This Ministry of Forests, Lands and Natural Resource Operations photo shows a modified clover trap like those proposed for use in an Oak Bay deer cull.
Among the seven speakers at the council meeting Feb. 10 were a pair of Saanich residents as well as visitors Liz White and Barry McKay of Animal Alliance Canada.
“There’s nothing new here,” McKay said of the rift in the community.
“Culling doesn’t work and sometimes has the paradoxical cycle of increased population,” he added.
Oak Bay resident speakers also called for a halt to the cull, including Kristy Kilpatrick who reiterated concerns over lack of signage, public education and a survey of the community. Kilpatrick added she feels those leading the pilot project are presenting “false choices” between culling and doing nothing.

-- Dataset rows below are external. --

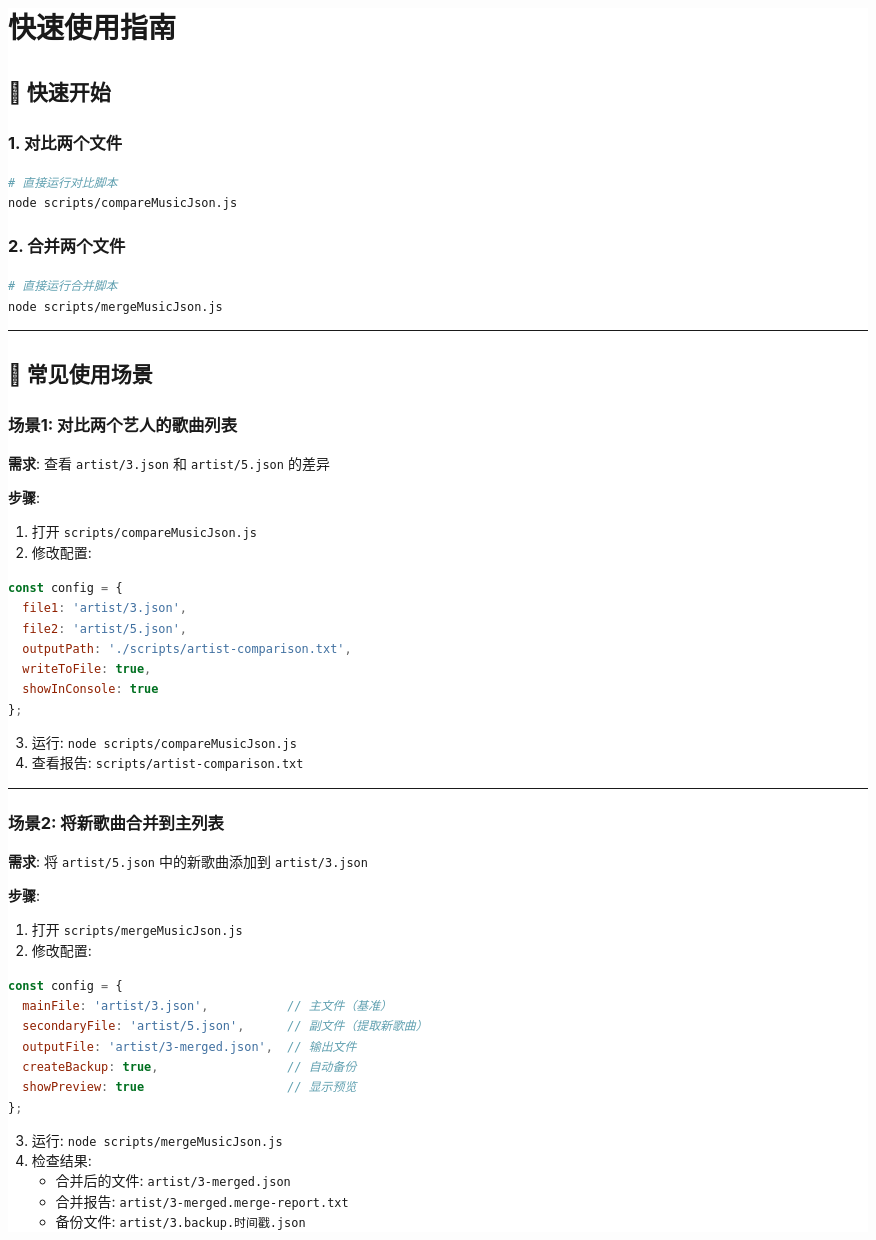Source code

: # 快速使用指南

## 🚀 快速开始

### 1. 对比两个文件

```bash
# 直接运行对比脚本
node scripts/compareMusicJson.js
```

### 2. 合并两个文件

```bash
# 直接运行合并脚本
node scripts/mergeMusicJson.js
```

---

## 📝 常见使用场景

### 场景1: 对比两个艺人的歌曲列表

**需求**: 查看 `artist/3.json` 和 `artist/5.json` 的差异

**步骤**:
1. 打开 `scripts/compareMusicJson.js`
2. 修改配置:
```javascript
const config = {
  file1: 'artist/3.json',
  file2: 'artist/5.json',
  outputPath: './scripts/artist-comparison.txt',
  writeToFile: true,
  showInConsole: true
};
```
3. 运行: `node scripts/compareMusicJson.js`
4. 查看报告: `scripts/artist-comparison.txt`

---

### 场景2: 将新歌曲合并到主列表

**需求**: 将 `artist/5.json` 中的新歌曲添加到 `artist/3.json`

**步骤**:
1. 打开 `scripts/mergeMusicJson.js`
2. 修改配置:
```javascript
const config = {
  mainFile: 'artist/3.json',           // 主文件（基准）
  secondaryFile: 'artist/5.json',      // 副文件（提取新歌曲）
  outputFile: 'artist/3-merged.json',  // 输出文件
  createBackup: true,                  // 自动备份
  showPreview: true                    // 显示预览
};
```
3. 运行: `node scripts/mergeMusicJson.js`
4. 检查结果:
   - 合并后的文件: `artist/3-merged.json`
   - 合并报告: `artist/3-merged.merge-report.txt`
   - 备份文件: `artist/3.backup.时间戳.json`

“It takes courage to stop things mid-way,” she said.
A supporter of the cull spoke last in the 20-minute public participation period. Andrew Stinson noted that deer was a hot topic during the election and the mayoral candidate in favour of a cull won the vote.
“I firmly believe Oak Bay has a mandate to carry out the cull,” he said. “Do not listen to the minority of Oak Bay.”

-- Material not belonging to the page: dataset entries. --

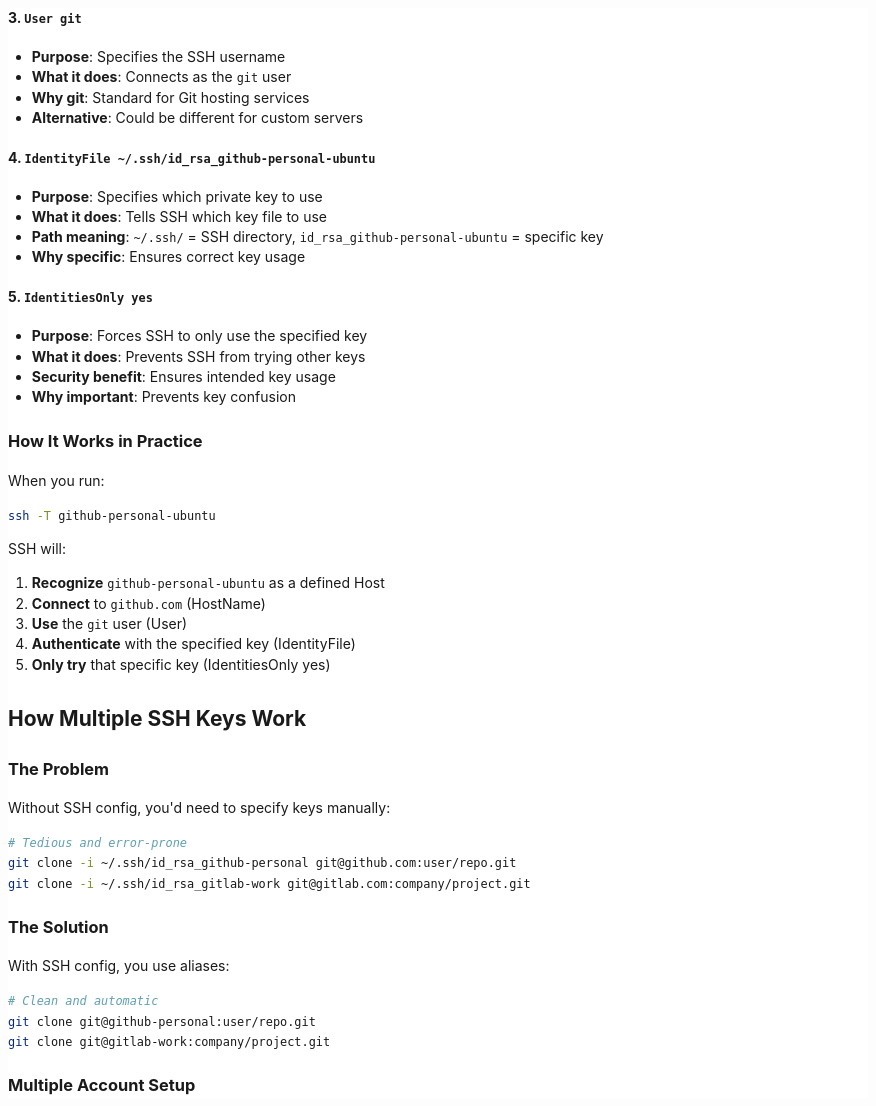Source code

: #### 3. `User git`
- **Purpose**: Specifies the SSH username
- **What it does**: Connects as the `git` user
- **Why git**: Standard for Git hosting services
- **Alternative**: Could be different for custom servers

#### 4. `IdentityFile ~/.ssh/id_rsa_github-personal-ubuntu`
- **Purpose**: Specifies which private key to use
- **What it does**: Tells SSH which key file to use
- **Path meaning**: `~/.ssh/` = SSH directory, `id_rsa_github-personal-ubuntu` = specific key
- **Why specific**: Ensures correct key usage

#### 5. `IdentitiesOnly yes`
- **Purpose**: Forces SSH to only use the specified key
- **What it does**: Prevents SSH from trying other keys
- **Security benefit**: Ensures intended key usage
- **Why important**: Prevents key confusion

### How It Works in Practice

When you run:
```bash
ssh -T github-personal-ubuntu
```

SSH will:
1. **Recognize** `github-personal-ubuntu` as a defined Host
2. **Connect** to `github.com` (HostName)
3. **Use** the `git` user (User)
4. **Authenticate** with the specified key (IdentityFile)
5. **Only try** that specific key (IdentitiesOnly yes)

## How Multiple SSH Keys Work

### The Problem

Without SSH config, you'd need to specify keys manually:
```bash
# Tedious and error-prone
git clone -i ~/.ssh/id_rsa_github-personal git@github.com:user/repo.git
git clone -i ~/.ssh/id_rsa_gitlab-work git@gitlab.com:company/project.git
```

### The Solution

With SSH config, you use aliases:
```bash
# Clean and automatic
git clone git@github-personal:user/repo.git
git clone git@gitlab-work:company/project.git
```

### Multiple Account Setup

While the opponents of the cull were greeted with applause, Stinson’s comments were booed.
The crowd stayed to hear Oak Bay’s plan to ask the Association of Vancouver Island and Coastal Communities to take the province to task on its deer.
During the AVICC annual general meeting and convention, municipal governments gather to bring forward issues and concerns from their individual communities through resolutions and debates.

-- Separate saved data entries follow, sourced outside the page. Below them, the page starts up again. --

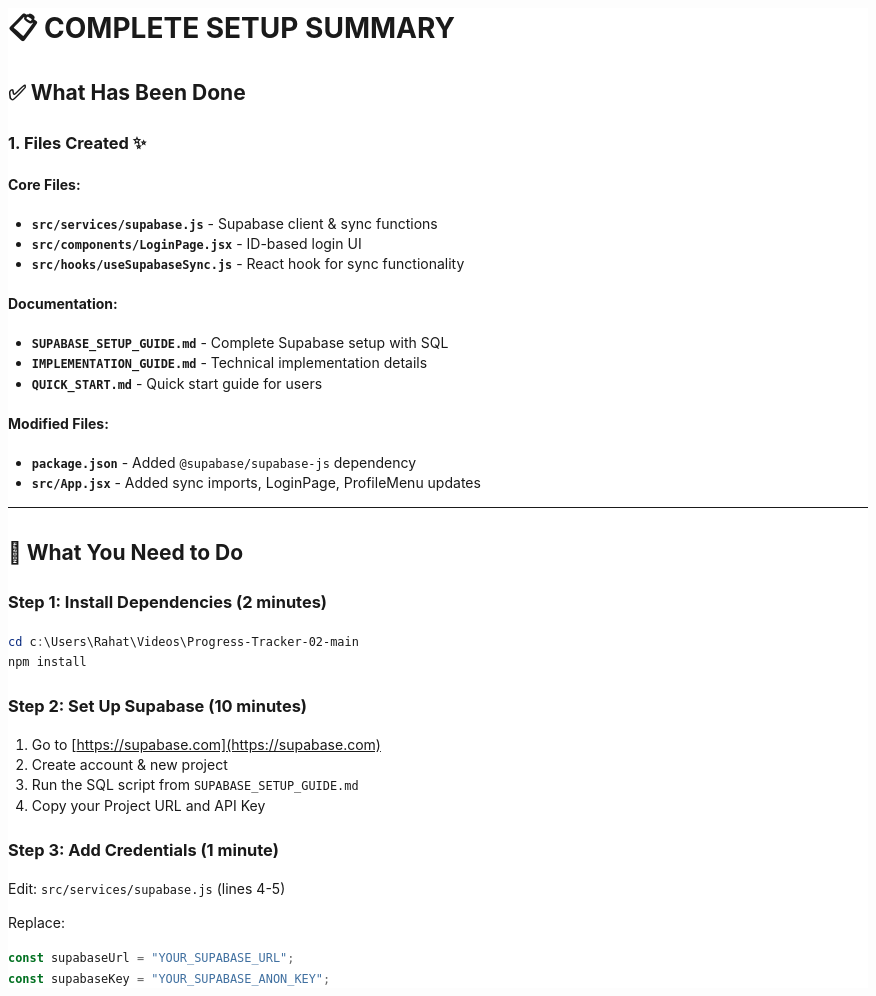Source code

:# 📋 COMPLETE SETUP SUMMARY

## ✅ What Has Been Done

### 1. Files Created ✨

#### Core Files:

- **`src/services/supabase.js`** - Supabase client & sync functions
- **`src/components/LoginPage.jsx`** - ID-based login UI
- **`src/hooks/useSupabaseSync.js`** - React hook for sync functionality

#### Documentation:

- **`SUPABASE_SETUP_GUIDE.md`** - Complete Supabase setup with SQL
- **`IMPLEMENTATION_GUIDE.md`** - Technical implementation details
- **`QUICK_START.md`** - Quick start guide for users

#### Modified Files:

- **`package.json`** - Added `@supabase/supabase-js` dependency
- **`src/App.jsx`** - Added sync imports, LoginPage, ProfileMenu updates

---

## 🎯 What You Need to Do

### Step 1: Install Dependencies (2 minutes)

```powershell
cd c:\Users\Rahat\Videos\Progress-Tracker-02-main
npm install
```

### Step 2: Set Up Supabase (10 minutes)

1. Go to [https://supabase.com](https://supabase.com)
2. Create account & new project
3. Run the SQL script from `SUPABASE_SETUP_GUIDE.md`
4. Copy your Project URL and API Key

### Step 3: Add Credentials (1 minute)

Edit: `src/services/supabase.js` (lines 4-5)

Replace:

```javascript
const supabaseUrl = "YOUR_SUPABASE_URL";
const supabaseKey = "YOUR_SUPABASE_ANON_KEY";
```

Oak Bay will ask AVICC to request the province provide resources including conservation officers and urban wildlife biologists, and build necessary partnerships with Health Canada and local governments to address deer over population.
Coun. Michelle Kirby made the motion that asserts the resources, authority and responsibility to manage ungulate populations lies with the province. The preamble also says the combination of favourable habitats, no natural predators and the inability to allow hunting have contributed to expanding populations and exacerbated the problem of human-deer conflict in urban settings.
“This is a burden on our small municipality and we don’t have that expertise,” said Kirby. “We can’t meet the needs of the community. … They’re downloading this responsibility and they need to own it.”
It’s a resolution that has been put forth before by communities such as Kimberley, Kirby found, but this includes an angle of creating partnerships and including Health Canada, which Oak Bay believes could allow for immunocontraception to be considered a viable option.
“I consider it a symbolic motion,” said Coun. Eric Zhelka “I don’t see this will result in any action. At least we can try.”
The deadline for resolutions to the AVICC is Feb. 23, and as per usual practice Oak Bay’s motion will go out to other councils in search of support.
All members of council plan to attend the AVICC annual general meeting and convention in Courtenay from April 10 to 12.